NAIC regulators are seeking comment by Oct. 29 on a final package of about 20 redrafted statutory accounting principles, which will be available soon at the NAIC's World Wide Web site.

Many insurers were pleased that regulators agreed to remove investment limitations in favor of disclosure of investments. However, they are upset that the final package of papers is not yet available for them to comment on.

Despite that, regulators are pushing the measures through the NAIC's committee structure in hopes of expediting the NAIC's formal adoption of the measure, which could occur as early as December, though March 1998 appears more likely.

The approximately 75 newly codified rules are expected to go into effect beginning Jan. 1, 1998, in California and other states that require no state-specific legislative or commissioner action.

NAIC regulators gave interim approval to allowing states to ban insurers from using information about domestic abuse as an adverse underwriting tool for property/casualty companies writing personal or business-related lines of insurance, such as coverage of shelters for battered spouses.

The discussion included viewing of film footage of a Seattle woman whose homeowner claim was denied after her estranged husband burned down their home shortly before a court approved their divorce. A state court recently affirmed SAFECO Insurance Co.'s denial of the claim because the policy excluded intentional acts by a co-insured.
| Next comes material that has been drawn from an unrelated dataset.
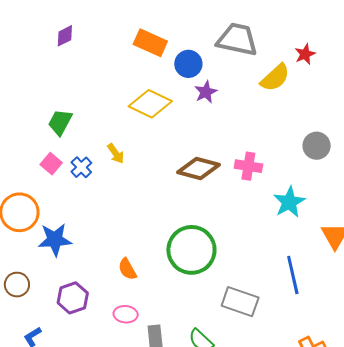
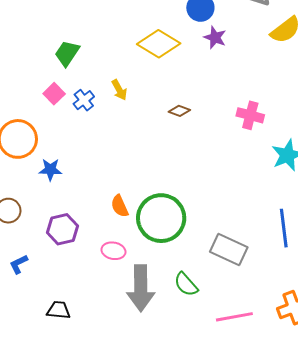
purple star: (206, 92) -> (215, 37), turned -30
brown diamond: (199, 168) -> (179, 111), moved, size x0.5
blue star: (55, 240) -> (50, 170), size x0.7
green circle: (191, 250) -> (161, 218), moved

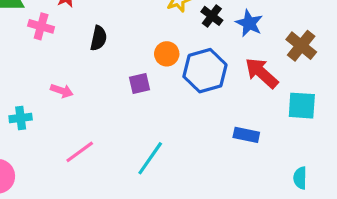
The case is being appealed.

NAIC members unanimously adopted on a roll-call vote a position paper on the use of credit reports in insurance underwriting. The paper details current sources of information about an individual's consumer credit history and how insurers are using it for underwriting purposes in life, health and property/casualty lines. The paper is designed to help state insurance regulators identify possible insurer misuse of credit information and actions they can take to prevent it.

Despite extensive discussions, the National Assn. of Independent Insurers and the Alliance of American Insurers continued to oppose portions of the paper, which representatives of the insurer groups said understated the actual correlation between negative credit reports and higher risk of loss.

Discussion of the issue heated up when elected insurance commissioners Donna Lee Williams of Delaware and Deborah Senn of Washington state voiced umbrage at what they perceived as a threatening letter opposing NAIC adoption of the measure, especially by anonymous voice vote.

The letter was written and distributed by the Citizens for a Sound Economy, a conservative lobbying group.

Regulators are expected to formally vote in December on whether the NAIC should revert to its pre-1997 arrangement of scheduling its Executive Committee meeting before its formal Plenary, or voting, session. Regulators are apparently concerned that the new arrangement, which typically adds three months to the process, creates excessive delay. The NAIC had changed the order beginning this spring with the goal of enhancing deliberation on issues.